高光度青色変光星(LBV:Luminous Blue Variable、高輝度青色変光星)は、質量がとても大きく、太陽より何百万倍も明るく輝く恒星とされています。ある矮小銀河で2011年には存在が確認されていた高光度青色変光星が、2019年の観測では確認できなくなっていたとする研究成果が発表されています。
■以前よりも暗くなったか、あるいは超新星爆発を起こさずに崩壊したか
みずがめ座の方向およそ7500万光年先の矮小銀河「PHL 293B(Kinman Dwarf galaxy:キンマン矮小銀河)」では、2001年から2011年にかけて、高光度青色変光星の存在を示す観測データが得られていたといいます。Andrew Allan氏(ダブリン大学トリニティ・カレッジ)らの研究グループは、進化の末期にあたる恒星を研究する上で格好の対象と思われたこの高光度青色変光星を観測するために、2019年8月にチリにあるヨーロッパ南天天文台(ESO)の「超大型望遠鏡(VLT)」をPHL 293Bに向けました。

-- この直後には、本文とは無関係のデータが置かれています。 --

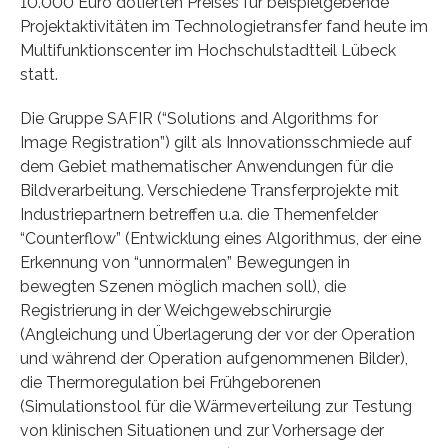
10.000 Euro dotierten Preises für beispielgebende
Projektaktivitäten im Technologietransfer fand heute im
Multifunktionscenter im Hochschulstadtteil Lübeck
statt.
Die Gruppe SAFIR (“Solutions and Algorithms for
Image Registration”) gilt als Innovationsschmiede auf
dem Gebiet mathematischer Anwendungen für die
Bildverarbeitung. Verschiedene Transferprojekte mit
Industriepartnern betreffen u.a. die Themenfelder
“Counterflow” (Entwicklung eines Algorithmus, der eine
Erkennung von “unnormalen” Bewegungen in
bewegten Szenen möglich machen soll), die
Registrierung in der Weichgewebschirurgie
(Angleichung und Überlagerung der vor der Operation
und während der Operation aufgenommenen Bilder),
die Thermoregulation bei Frühgeborenen
(Simulationstool für die Wärmeverteilung zur Testung
von klinischen Situationen und zur Vorhersage der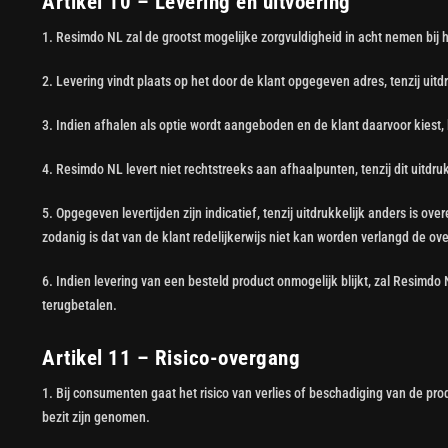
Artikel 10 – Levering en uitvoering
1. Resimdo NL zal de grootst mogelijke zorgvuldigheid in acht nemen bij 
2. Levering vindt plaats op het door de klant opgegeven adres, tenzij ui
3. Indien afhalen als optie wordt aangeboden en de klant daarvoor kiest, 
4. Resimdo NL levert niet rechtstreeks aan afhaalpunten, tenzij dit uitdr
5. Opgegeven levertijden zijn indicatief, tenzij uitdrukkelijk anders is o
zodanig is dat van de klant redelijkerwijs niet kan worden verlangd de ov
6. Indien levering van een besteld product onmogelijk blijkt, zal Resimd
terugbetalen.
Artikel 11 – Risico-overgang
1. Bij consumenten gaat het risico van verlies of beschadiging van de p
bezit zijn genomen.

ところが、2019年の観測データからは、PHL 293Bに高光度青色変光星の存在を示す兆候が確認できなかったといいます。Allan氏は「星が消えていたことを知って驚きました。これほど巨大な恒星が、超新星爆発を起こさずに姿を消すのは非常にめずらしいことです」と振り返ります。
超大型望遠鏡による2002年と2009年の観測データを再分析した研究グループは、当時はこの高光度青色変光星のアウトバーストが観測されていて、2011年以降のどこかの時点で終了した可能性が高いと指摘。アウトバースト後に星が暗くなり、さらに一部が塵に隠されたことで、観測データから兆候を確認できなくなった可能性があるとしています。
また、研究グループは別の理由として、この高光度青色変光星が超新星爆発を起こさずに崩壊してブラックホールが形成された可能性にも言及しています。研究グループでは、PHL 293Bの高光度青色変光星が観測されなくなった原因を探るために、2025年に観測が始まる予定の「欧州超大型望遠鏡(ELT)」などによる追加の観測・研究が必要としています。